Statistics (final publication)
- Publication venue: Science, Vol. 362, No. 6412 (Oct 2018)
- Publication type: Journal Article
- Subfield (best guess): Quantum computing
- Overall abstract length: 5 sentences, 126 words
- Introduction section: 2 sentences (40% of sentence count), 38 words (30.2% of word count)
- Objectives section: 0.5 sentences (10% of sentence count), 20 words (15.9% of word count)
- Materials and Methods section: 0.5 sentences (10% of sentence count), 6 words (4.8% of word count)
- Results section: 1 (0.5 + 0.5) sentence (20% of sentence count), 32 words (25.4% of word count)
- Conclusion and Significance section: 1 sentence (20% of sentence count), 30 words (23.8% of word count)
Thoughts (on differences and similarities between the versions)
This format of highlighting works really poorly for math, wow. It strikes me as much more appropriate for experimental sciences, since I’m not entirely sure what the “method” part is supposed to be. Calling what I highlighted in the final abstract part of the “materials and methods” is very much a stretch – it’s a math paper, of course they wrote a proof. This is literally the equivalent of an experimental scientist telling you that they did an experiment with no other details.
The final abstract is about the same length as the preprint abstract (are abstracts generally just shorter in math?), but a lot more balanced in terms of section types included, at the cost of the loss of details and specificity. For example, the preprint abstract gives a lot more details about how the proof was done and what the results actually were. The final abstract gives no details but does spend a lot more time contextualizing the result, which the preprint doesn’t do. The final paper was published In Science though, which isn’t a specialized journal, so maybe that’s why the final abstract gives so few technical details.
Actually, I’m going to make a wild guess here and claim that the two abstracts are written for entirely different audiences. Most mathematicians read papers on ArXiv, so I’m assuming most of the people who actually read the paper looked at the preprint version, not the final version. I did an entire project on this paper, and I never once looked at the final version of the abstract. This is probably good, since the preprint abstract was a lot more useful for my purposes. I think the preprint abstract was written to be read by mathematicians and other people in the field.

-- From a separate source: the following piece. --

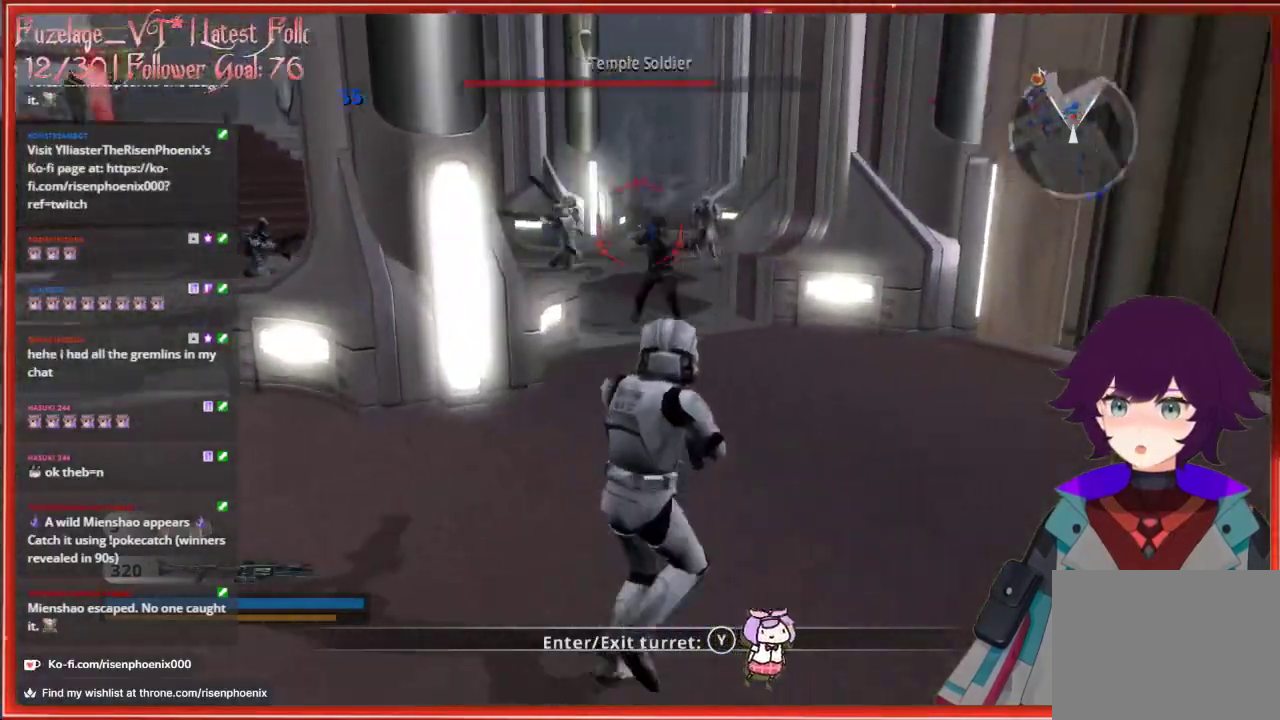
{"buttons": [], "left_stick": "down-left", "right_stick": "center", "events": [[117, "R2", "down"], [117, "left_stick", "down-left"], [200, "R2", "up"], [283, "right_stick", "down-left"], [400, "right_stick", "center"]]}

I think the final version was meant to be read by a much wider, very broad audience that might include non-scientists such as journalists. Science refers to itself as “a leading outlet for scientific news, commentary, and cutting-edge research” with “an estimated worldwide readership of more than one million.” That is massive for an academic journal. Also, consider this quote from the Science website:
“Science seeks to publish those papers that are most influential in their fields or across fields and that will significantly advance scientific understanding. Selected papers should present novel and broadly important data, syntheses, or concepts. They should merit recognition by the wider scientific community and general public provided by publication in Science, beyond that provided by specialty journals.”
I guess this right here is a prime example of “tailor your message to your audience”. I bet 99% of the Science readers look at the abstracts of the research papers and don’t even bother to attempt to read the rest. Members of the public aren’t going to care if half of the abstract is about “2D Hidden Linear Function problems”, whatever those are.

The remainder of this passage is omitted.